Restaurants

Can a Connecticut-based taco joint make it in Fort Worth? Its prez thinks so

A selection of tacos and "non-taco" items at Bartaco. In the top left tray are falafel, chicken pastor and Yucatán redfish tacos; in the center tray are chicken pastor, cauliflower, pork belly and sesame ribeye tacos.
A selection of tacos and "non-taco" items at Bartaco. In the top left tray are falafel, chicken pastor and Yucatán redfish tacos; in the center tray are chicken pastor, cauliflower, pork belly and sesame ribeye tacos.

Fort Worth may be known for steaks, barbecue and burgers, but tacos are a huge part of the scene.

From Fuzzy's Taco Shop, which originated on West Berry Street and now has more than 80 locations around the state and country, to the more traditionalist Salsa Limon, with spots like Taco Heads and Austin-based Torchy's in between — not to mention countless taqueria, taco trucks and fast-food taco joints — this is a taco town.

So when a new chain moves in, it can be greeted with skepticism. Especially when that chain is in Connecticut. But Sabato Sagaria president of Bartaco — which opened its first Texas location this week in the WestBend center off of University Drive — believes Bartaco brings something different to the party.

"I think one of the things people think of when they think 'Bartaco' is, 'Oh, it's Mexican'," Sagaria said during a visit to Fort Worth last week. "[But] we use the tortilla as the canvas, and then from there, it's coastal cuisine. Whether that's South America, whether it's Southern California, whether it's Mexico, it's using flavors that you'd find in street food there. Even Southeast Asia — we have a delicious pork-belly taco that's glazed with pickled red onions. We do have some traditional, but it's definitely not Tex-Mex."
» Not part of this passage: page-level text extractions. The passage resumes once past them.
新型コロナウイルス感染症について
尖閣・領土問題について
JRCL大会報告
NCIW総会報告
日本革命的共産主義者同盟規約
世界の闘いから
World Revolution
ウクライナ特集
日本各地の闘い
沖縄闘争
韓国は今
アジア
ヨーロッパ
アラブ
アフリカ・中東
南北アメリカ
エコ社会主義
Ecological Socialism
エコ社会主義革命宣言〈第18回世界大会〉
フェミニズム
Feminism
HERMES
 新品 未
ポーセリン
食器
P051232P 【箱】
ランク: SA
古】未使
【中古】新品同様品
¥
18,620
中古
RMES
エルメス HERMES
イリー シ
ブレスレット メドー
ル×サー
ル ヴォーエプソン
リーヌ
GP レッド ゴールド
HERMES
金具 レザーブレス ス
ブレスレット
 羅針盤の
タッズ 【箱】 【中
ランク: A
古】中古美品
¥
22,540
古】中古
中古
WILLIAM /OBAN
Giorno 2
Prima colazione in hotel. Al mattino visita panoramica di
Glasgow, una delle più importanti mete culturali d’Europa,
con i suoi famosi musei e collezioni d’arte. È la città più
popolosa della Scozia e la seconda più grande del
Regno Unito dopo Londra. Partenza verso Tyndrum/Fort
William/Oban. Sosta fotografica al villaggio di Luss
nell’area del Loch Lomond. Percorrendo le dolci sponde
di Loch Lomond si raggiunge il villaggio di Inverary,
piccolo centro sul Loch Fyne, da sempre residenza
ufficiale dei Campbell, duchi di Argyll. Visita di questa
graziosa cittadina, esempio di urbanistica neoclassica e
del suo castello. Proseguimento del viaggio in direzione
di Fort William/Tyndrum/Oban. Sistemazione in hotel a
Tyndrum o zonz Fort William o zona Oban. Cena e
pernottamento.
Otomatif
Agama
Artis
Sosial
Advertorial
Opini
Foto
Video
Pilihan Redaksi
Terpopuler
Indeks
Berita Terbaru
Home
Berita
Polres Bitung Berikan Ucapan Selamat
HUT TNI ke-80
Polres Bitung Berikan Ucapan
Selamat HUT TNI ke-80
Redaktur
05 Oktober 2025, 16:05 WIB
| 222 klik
Bartaco serves street-style tacos, family-style; the menu features more than a dozen tacos, which you order by amount (in other words, there's a blank next to each filling, and you pencil in how many you want). Fillings range from spicy chorizo and mojo pork carnitas to veggie options including cauliflower and falafel. There is also a "not tacos" section featuring some expected items (guacamole, salsas, plantains) and some less-expected (blistered shishito peppers, gazpacho). Tacos range from $2.50 to $3.50; sides are $2.50 and other entrees range from $5 to $9.50

Bartaco is based in Norwalk, Conn. (about 50 miles from New York City), and opened its first store in nearby Port Chester, N.Y. — not the first area that comes to mind when you think "tacos."

"No, it isn't," Sagaria says. "But it's that coastal beach vibe ... and how this can be an escape from the day to day in a 'beach shack,' if you will. There's a lot of similarities between this one and our original one in Port Chester, which is right on the water as well."
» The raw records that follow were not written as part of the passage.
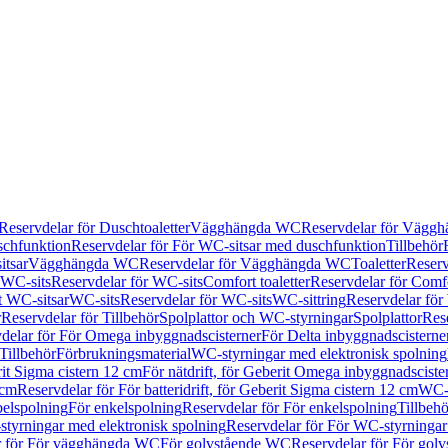
Reservdelar för Duschtoaletter
Vägghängda WC
Reservdelar för Vägg
schfunktion
Reservdelar för För WC-sitsar med duschfunktion
Tillbehör
itsar
Vägghängda WC
Reservdelar för Vägghängda WC
Toaletter
Reserv
WC-sits
Reservdelar för WC-sits
Comfort toaletter
Reservdelar för Comfo
t WC-sitsar
WC-sits
Reservdelar för WC-sits
WC-sittring
Reservdelar för
r
Reservdelar för Tillbehör
Spolplattor och WC-styrningar
Spolplattor
Rese
delar för För Omega inbyggnadscisterner
För Delta inbyggnadscisterne
Tillbehör
Förbrukningsmaterial
WC-styrningar med elektronisk spolning
rit Sigma cistern 12 cm
För nätdrift, för Geberit Omega inbyggnadscist
 cm
Reservdelar för För batteridrift, för Geberit Sigma cistern 12 cm
WC-s
belspolning
För enkelspolning
Reservdelar för För enkelspolning
Tillbeh
tyrningar med elektronisk spolning
Reservdelar för För WC-styrningar
r för För vägghängda WC
För golvstående WC
Reservdelar för För gol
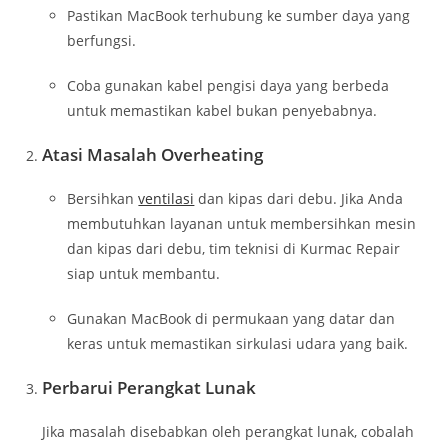
Pastikan MacBook terhubung ke sumber daya yang
berfungsi.
Coba gunakan kabel pengisi daya yang berbeda
untuk memastikan kabel bukan penyebabnya.
Atasi Masalah Overheating
Bersihkan
ventilasi
dan kipas dari debu. Jika Anda
membutuhkan layanan untuk membersihkan mesin
dan kipas dari debu, tim teknisi di Kurmac Repair
siap untuk membantu.
Gunakan MacBook di permukaan yang datar dan
keras untuk memastikan sirkulasi udara yang baik.
Perbarui Perangkat Lunak
Jika masalah disebabkan oleh perangkat lunak, cobalah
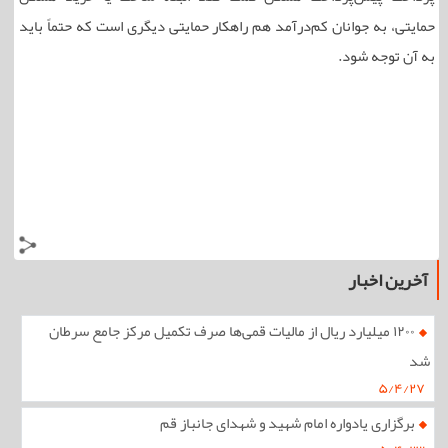
حمایتی، به جوانان کم‌درآمد هم راهکار حمایتی دیگری است که حتماً باید
به آن توجه شود.
آخرین اخبار
۱۲۰۰ میلیارد ریال از مالیات قمی‌ها صرف تکمیل مرکز جامع سرطان
شد
۵/۴/۲۷
برگزاری یادواره امام شهید و شهدای جانباز قم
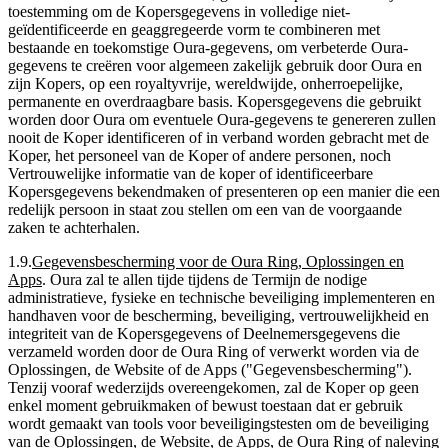
toestemming om de Kopersgegevens in volledige niet-
geïdentificeerde en geaggregeerde vorm te combineren met
bestaande en toekomstige Oura-gegevens, om verbeterde Oura-
gegevens te creëren voor algemeen zakelijk gebruik door Oura en
zijn Kopers, op een royaltyvrije, wereldwijde, onherroepelijke,
permanente en overdraagbare basis. Kopersgegevens die gebruikt
worden door Oura om eventuele Oura-gegevens te genereren zullen
nooit de Koper identificeren of in verband worden gebracht met de
Koper, het personeel van de Koper of andere personen, noch
Vertrouwelijke informatie van de koper of identificeerbare
Kopersgegevens bekendmaken of presenteren op een manier die een
redelijk persoon in staat zou stellen om een van de voorgaande
zaken te achterhalen.
1.9
.
Gegevensbescherming voor de Oura Ring, Oplossingen en
Apps
.
Oura zal te allen tijde tijdens de Termijn de nodige
administratieve, fysieke en technische beveiliging implementeren en
handhaven voor de bescherming, beveiliging, vertrouwelijkheid en
integriteit van de Kopersgegevens of Deelnemersgegevens die
verzameld worden door de Oura Ring of verwerkt worden via de
Oplossingen, de Website of de Apps ("
Gegevensbescherming
").
Tenzij vooraf wederzijds overeengekomen, zal de Koper op geen
enkel moment gebruikmaken of bewust toestaan dat er gebruik
wordt gemaakt van tools voor beveiligingstesten om de beveiliging
van de Oplossingen, de Website, de Apps, de Oura Ring of naleving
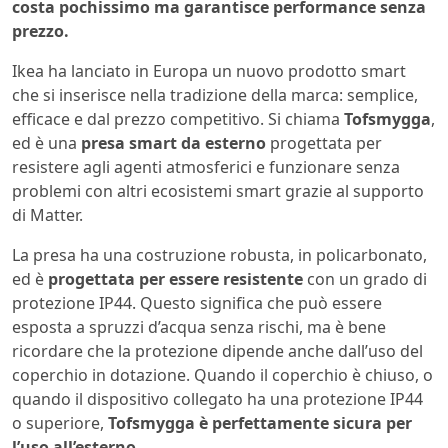
costa pochissimo ma garantisce performance senza
prezzo.
Ikea ha lanciato in Europa un nuovo prodotto smart
che si inserisce nella tradizione della marca: semplice,
efficace e dal prezzo competitivo. Si chiama
Tofsmygga
,
ed è una
presa smart da esterno
progettata per
resistere agli agenti atmosferici e funzionare senza
problemi con altri ecosistemi smart grazie al supporto
di Matter.
La presa ha una costruzione robusta, in policarbonato,
ed è
progettata per essere resistente
con un grado di
protezione IP44. Questo significa che può essere
esposta a spruzzi d’acqua senza rischi, ma è bene
ricordare che la protezione dipende anche dall’uso del
coperchio in dotazione. Quando il coperchio è chiuso, o
quando il dispositivo collegato ha una protezione IP44
o superiore,
Tofsmygga è perfettamente sicura per
l’uso all’esterno
.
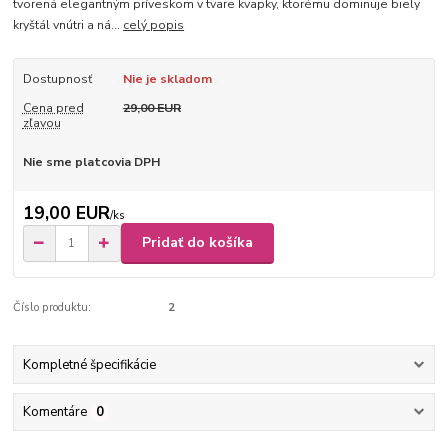
tvorená elegantným príveskom v tvare kvapky, ktorému dominuje biely
kryštál vnútri a ná...
celý popis
Dostupnosť
Nie je skladom
Cena pred
29,00 EUR
zľavou
Nie sme platcovia DPH
19,00 EUR
/
ks
Pridať do košíka
Číslo produktu:
2
Kompletné špecifikácie
Komentáre
0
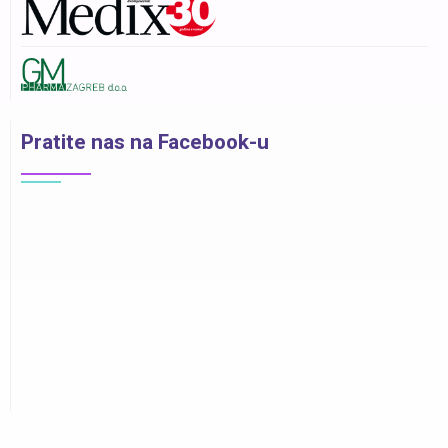
Pratite nas na Facebook-u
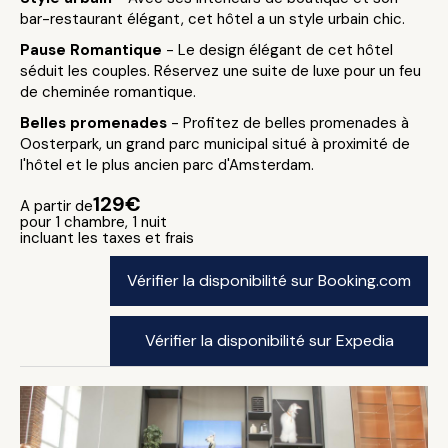
bar-restaurant élégant, cet hôtel a un style urbain chic.
Pause Romantique
- Le design élégant de cet hôtel
séduit les couples. Réservez une suite de luxe pour un feu
de cheminée romantique.
Belles promenades
- Profitez de belles promenades à
Oosterpark, un grand parc municipal situé à proximité de
l'hôtel et le plus ancien parc d'Amsterdam.
129€
A partir de
pour 1 chambre, 1 nuit
incluant les taxes et frais
Vérifier la disponibilité sur Booking.com
Vérifier la disponibilité sur Expedia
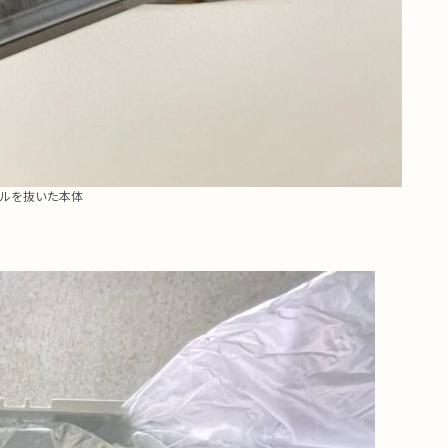
ルを抜いた本体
OK, so Port Chester is on Long Island Sound while Bartaco Fort Worth is on the much narrower Trinity River, with a patio that's adjacent to the Trinity Trails and the river, much like its neighbor, HG Sply Co. The interior has a nautical theme as well as some quirky touches such as a turntable right at the entrance, with a stack of old records that most vinyl junkies will quickly start flipping through.

A bar takes up the center of the interior, with booths around the perimeter and tables in a more open section of the dining room. The walls are lined with photos by Bartaco co-founder Sasa Mahr-Batuz, and if that sounds like self-indulgence, Mahr-Batuz turns out to be a professional-level photographer whose work features locations all around South America, Europe and North America.

Despite Bartaco's Northeast roots, it has a North Texas connection: Jeff Carcara, CEO of Barteca Restaurant Group, has lived in the Fort Worth area (currently in Southlake) for about five years. Yes, Barteca owns Bartaco, and if that's not confusing enough, Irving-based Del Frisco's Restaurant Group recently announced a $325 millon deal to acquire Barteca.

But Sagaria says there are no plans to expand in North Texas just yet.

"Right now, we want to nail this one," he says. "We've been thoughtful with our growth so far. We've been going into a market, understanding that market and how they respond to us, what we're hearing and how we can make sure it's the right fit for that market, before we go saying that we're going to plant flags all over Dallas or Texas."